ETAF participates to CECCAR Congress in Bucharest
The representative body of the accountancy profession in Romania (Corpul Experților Contabili și Contabililor Autorizați din România - CECCAR) held on Tuesday 3 October and Wednesday 4 October in Bucharest the 24th edition of its Congress, under the theme “#FutureReadyProfessionals – Evolution or Revolution?”. This edition marked the 100th anniversary of the first Congress of the accounting profession in Romania. On this occasion, essential strategic directions were debated regarding the future of the accounting profession, in meeting the objectives of a sustainable global economy. On Tuesday 3 October, ETAF President, Philippe Arraou, presented the perspective of tax professionals at EU level and ETAF work. He explained that EU tax legislation has become more and more complex these past years and tax professionals need to possess an ever-broader skillset beyond traditional tax knowledge.
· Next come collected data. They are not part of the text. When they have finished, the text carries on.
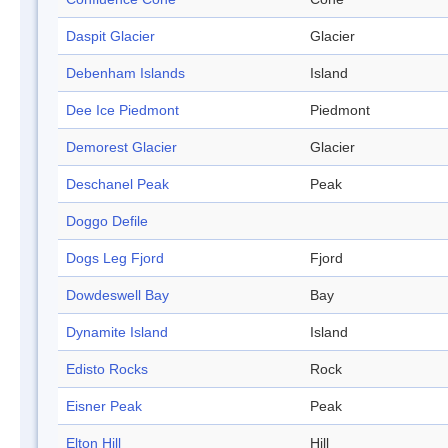
Daspit Glacier
Glacier
Debenham Islands
Island
Dee Ice Piedmont
Piedmont
Demorest Glacier
Glacier
Deschanel Peak
Peak
Doggo Defile
Dogs Leg Fjord
Fjord
Dowdeswell Bay
Bay
Dynamite Island
Island
Edisto Rocks
Rock
Eisner Peak
Peak
Elton Hill
Hill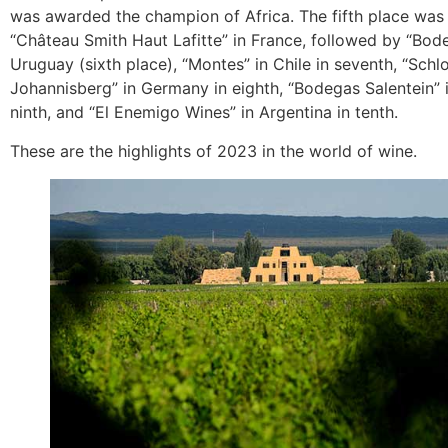
was awarded the champion of Africa. The fifth place was
“Château Smith Haut Lafitte” in France, followed by “Bod
Uruguay (sixth place), “Montes” in Chile in seventh, “Schl
Johannisberg” in Germany in eighth, “Bodegas Salentein” i
ninth, and “El Enemigo Wines” in Argentina in tenth.
These are the highlights of 2023 in the world of wine.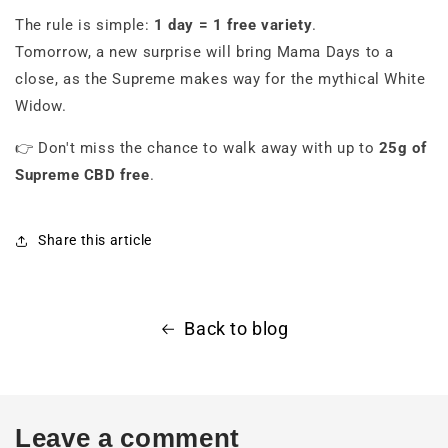
The rule is simple:
1 day = 1 free variety
.
Tomorrow, a new surprise will bring Mama Days to a
close, as the Supreme makes way for the mythical White
Widow.
👉 Don't miss the chance to walk away with up to
25g of
Supreme CBD free
.
Share this article
Back to blog
Leave a comment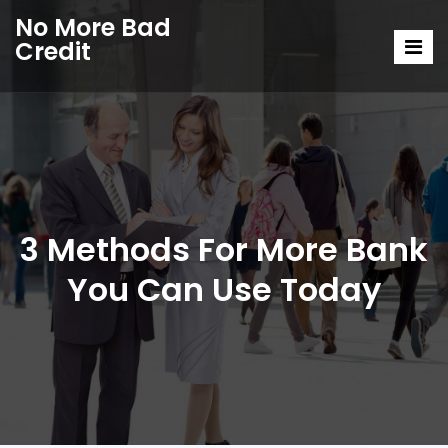
No More Bad
Credit
3 Methods For More Bank
You Can Use Today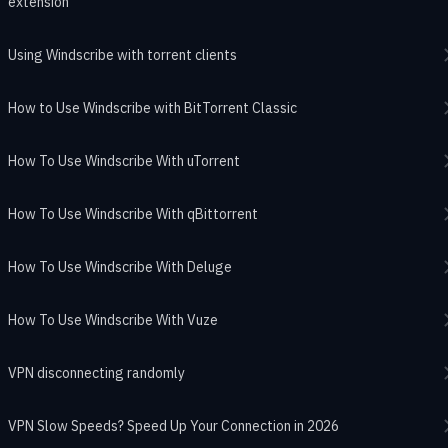
extension
Using Windscribe with torrent clients
How to Use Windscribe with BitTorrent Classic
How To Use Windscribe With uTorrent
How To Use Windscribe With qBittorrent
How To Use Windscribe With Deluge
How To Use Windscribe With Vuze
VPN disconnecting randomly
VPN Slow Speeds? Speed Up Your Connection in 2026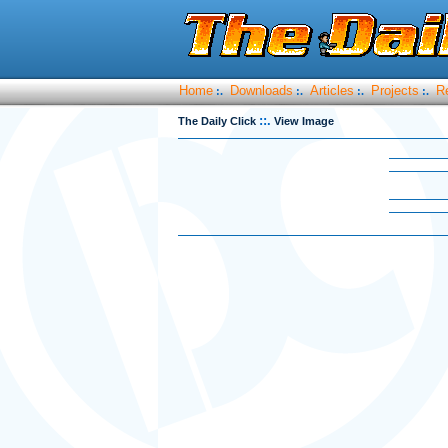
Home
Downloads
Articles
Projects
R
:.
:.
:.
:.
::.
The Daily Click
View Image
He presented three trends in EU tax policies that could influence the profession in the future in his opinion: the multiplication and complexification of EU tax legislation, the quest for greater tax responsibility and transparency, and the fight against tax avoidance and the focus on intermediaries. The key to our profession is to stay flexible and adaptable, he concluded. On Wednesday 4 October, ETAF head of office, Michael Schick, participated to a panel discussion on taxation fit for digital transformation. He informed the audience about the current legislative proposals at EU level dealing with digitalisation, including the recent proposal establishing a Head Office Tax System (HOT) for SMEs. Other speakers in the panel were Daniela Teodoru and Sia-Nicoleta Jiru from the Romanian National Fiscal Administration Agency and Marcel Vulpoi from Vulpoi&Toader Management.